START GIVEN RECORDS

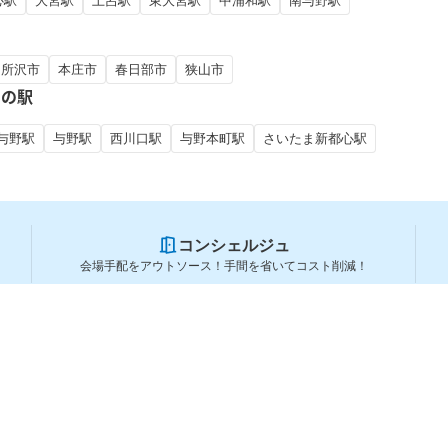
心駅
大宮駅
土呂駅
東大宮駅
中浦和駅
南与野駅
所沢市
本庄市
春日部市
狭山市
くの駅
与野駅
与野駅
西川口駅
与野本町駅
さいたま新都心駅
コンシェルジュ
会場手配をアウトソース！手間を省いてコスト削減！
スペースを利用する方
スペースを探す
会場タイプから探す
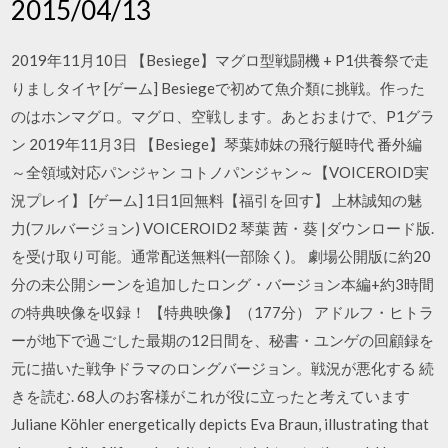
2015/04/13
2019年11月10日 【Besiege】マグロ型戦闘機 + P1供養祭で走
りましタイヤ [ゲーム] Besiegeで初めて魚介類に挑戦。作った
のはホンマグロ。マグロ、空戦します。あとおまけで、P1グラ
ン 2019年11月3日 【Besiege】琴葉姉妹の飛行艇時代 番外編
～全領域対応パンジャン コトノパンジャン～【VOICEROID実
況プレイ】 [ゲーム] 1日1回無料【福引を回す】 上林誠知の魅
力(フルバージョン) VOICEROID2 琴葉 茜・葵 |ダウンロード版.
を受け取り可能。通常配送無料(一部除く)。 劇場公開版に約20
分の未公開シーンを追加したロング・バージョン本編+約3時間
の特典映像を収録！ 【特典映像】（177分） アドルフ・ヒトラ
ーが地下で過ごした最期の12日間を、秘書・ユンゲの回顧録を
元に描いた戦争ドラマのロングバージョン。戦況が悪化する 続
きを読む. 68人のお客様がこれが役に立ったと考えています
Juliane Köhler energetically depicts Eva Braun, illustrating that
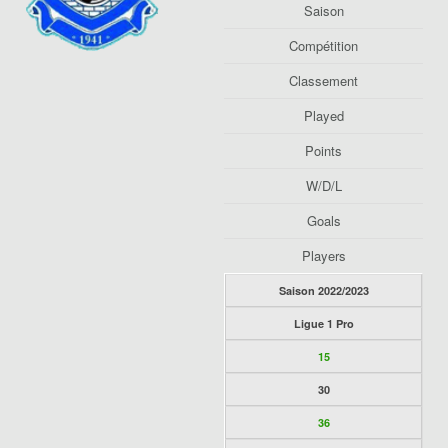
Saison
Compétition
Classement
Played
Points
W/D/L
Goals
Players
Saison 2022/2023
Ligue 1 Pro
15
30
36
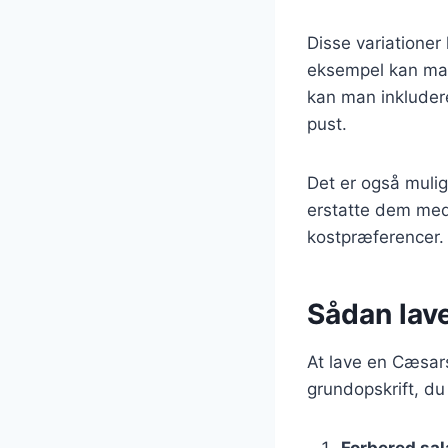
Disse variationer
eksempel kan man
kan man inkludere 
pust.
Det er også mulig
erstatte dem med 
kostpræferencer.
Sådan lav
At lave en Cæsars
grundopskrift, du
Forbered sal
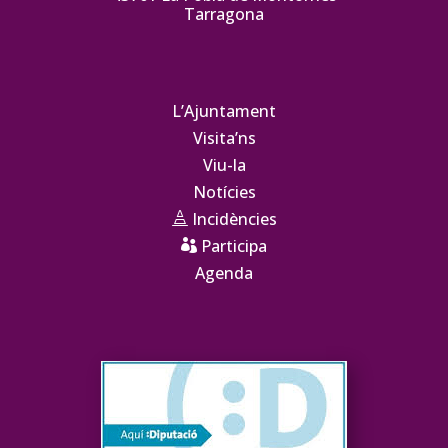
Tarragona
L’Ajuntament
Visita’ns
Viu-la
Notícies
Incidències

Participa

Agenda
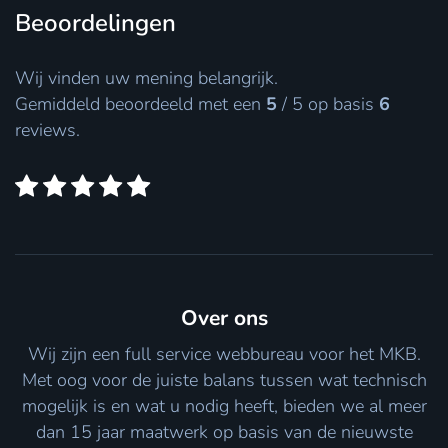
Beoordelingen
Wij vinden uw mening belangrijk.
Gemiddeld beoordeeld met een
5
/
5
op basis
6
reviews.
Over ons
Wij zijn een full service webbureau voor het MKB.
Met oog voor de juiste balans tussen wat technisch
mogelijk is en wat u nodig heeft, bieden we al meer
dan 15 jaar maatwerk op basis van de nieuwste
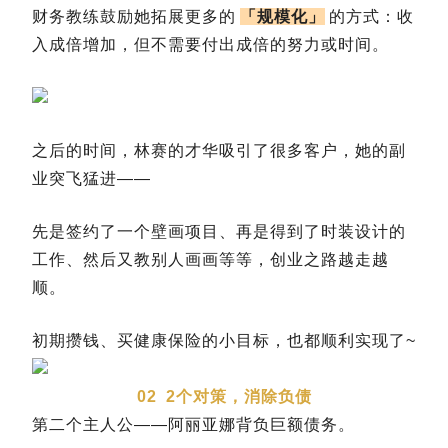
财务教练鼓励她拓展更多的
「规模化」
的方式：收
入成倍增加，但不需要付出成倍的努力或时间。
之后的时间，林赛的才华吸引了很多客户，她的副
业突飞猛进——
先是签约了一个壁画项目、再是得到了时装设计的
工作、然后又教别人画画等等，创业之路越走越
顺。
初期攒钱、买健康保险的小目标，也都顺利实现了~
02
2个对策，消除负债
第二个主人公——阿丽亚娜背负巨额债务。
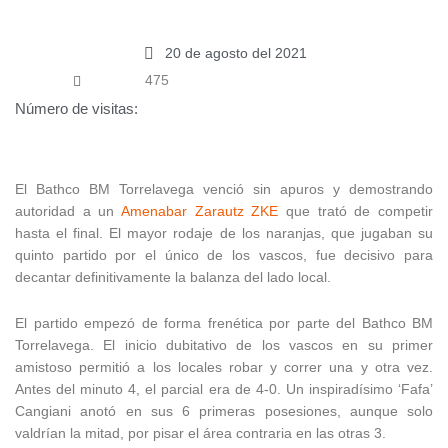
20 de agosto del 2021
475
Número de visitas:
El Bathco BM Torrelavega venció sin apuros y demostrando
autoridad a un
Amenabar Zarautz ZKE
que trató de competir
hasta el final. El mayor rodaje de los naranjas, que jugaban su
quinto partido por el único de los vascos, fue decisivo para
decantar definitivamente la balanza del lado local.
El partido empezó de forma frenética por parte del Bathco BM
Torrelavega. El inicio dubitativo de los vascos en su primer
amistoso permitió a los locales robar y correr una y otra vez.
Antes del minuto 4, el parcial era de 4-0. Un inspiradísimo ‘Fafa’
Cangiani anotó en sus 6 primeras posesiones, aunque solo
valdrían la mitad, por pisar el área contraria en las otras 3.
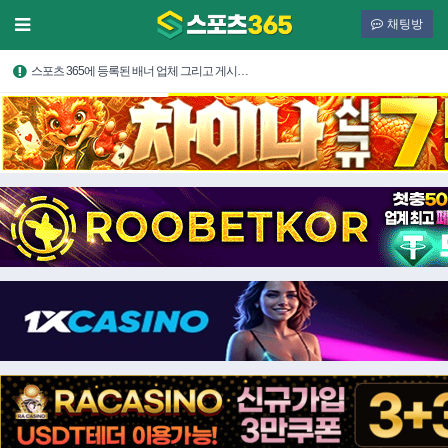
채팅방
스포츠 365에 등록된 배너 업체 그리고 게시…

END GIVEN RECORDS

- WHAT THE TASK REQUIRES -
If a line in the records above holds the string "basis", copy it out.

- RESPONSE BOX -
op basis
dan 15 jaar maatwerk op basis van de nieuwste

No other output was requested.